##### Auszug

Auftakt mit „Sor Juana“

Der seit fast 800 Jahren bestehende Saal bietet ein einzigartiges Ambiente für Kunstausstellungen, von denen es noch in diesem Jahr zwei weitere mit Werken von Kerstin Jeckel (Wiesbaden) und von Hans Joachim Madaus (Walddorfhäslach) geben wird. Bei der Vernissage zur Ausstellung „Sor Juan“ am Freitag, 13. Mai, um 19 Uhr ist Hermann Weber anwesend.

Der im oberschwäbischen Biberach 1959 geborene und im badischen Karlsruhe arbeitende Hermann Weber schuf 2006 den Zyklus „Sor Juana Ines de la Cruz – Ich, die Schlechteste von allen“ und stellte ihn 2009 in Mexiko aus. Er setzt sich in dem Zyklus mit der 1651 geborenen mexikanischen Dichterin, Gelehrten und Nonne Sor Juana auseinander, die bis heute als „zehnte Muse Mexikos“ verehrt wird. Die kirchliche Obrigkeit ihrer Zeit sah in der selbstbewusst Erkenntnis suchenden Frau ein Monstrum und brachte sie zum Schweigen. Durch Selbstkasteiung und an den Folgen aufopfernder Krankenpflege starb sie 1695 wohl an der Cholera. Der mexikanische Literaturnobelpreisträger Octavio Paz setzte ihr 1982 mit dem Werk "Sor Juana de la Cruz oder die Fallstricke des Glaubens“ ein Denkmal.

Hinweis: Die Ausstellung im OEW-Saal kann während der üblichen Öffnungszeiten des Tagungshauses Kloster Heiligkreuztal besucht werden.

##########
##### Datenauszug

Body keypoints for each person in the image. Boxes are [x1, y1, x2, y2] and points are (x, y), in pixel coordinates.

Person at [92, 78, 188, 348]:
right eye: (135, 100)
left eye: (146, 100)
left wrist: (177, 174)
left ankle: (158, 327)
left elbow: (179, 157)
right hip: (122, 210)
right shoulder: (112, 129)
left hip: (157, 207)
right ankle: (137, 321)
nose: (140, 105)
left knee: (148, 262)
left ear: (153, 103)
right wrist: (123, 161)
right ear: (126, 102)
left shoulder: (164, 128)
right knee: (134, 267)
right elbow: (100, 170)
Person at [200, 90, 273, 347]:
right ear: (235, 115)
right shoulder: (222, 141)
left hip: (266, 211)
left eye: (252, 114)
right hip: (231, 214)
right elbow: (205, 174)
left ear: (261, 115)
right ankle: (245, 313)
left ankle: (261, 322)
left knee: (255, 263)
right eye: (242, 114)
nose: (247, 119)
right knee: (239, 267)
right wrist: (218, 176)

##########

Wann findet laut dem Auszug die Vernissage zur Ausstellung mit Werken von Hermann Weber statt?

_Lösung_. Am Freitag, 13. Mai, um 19 Uhr.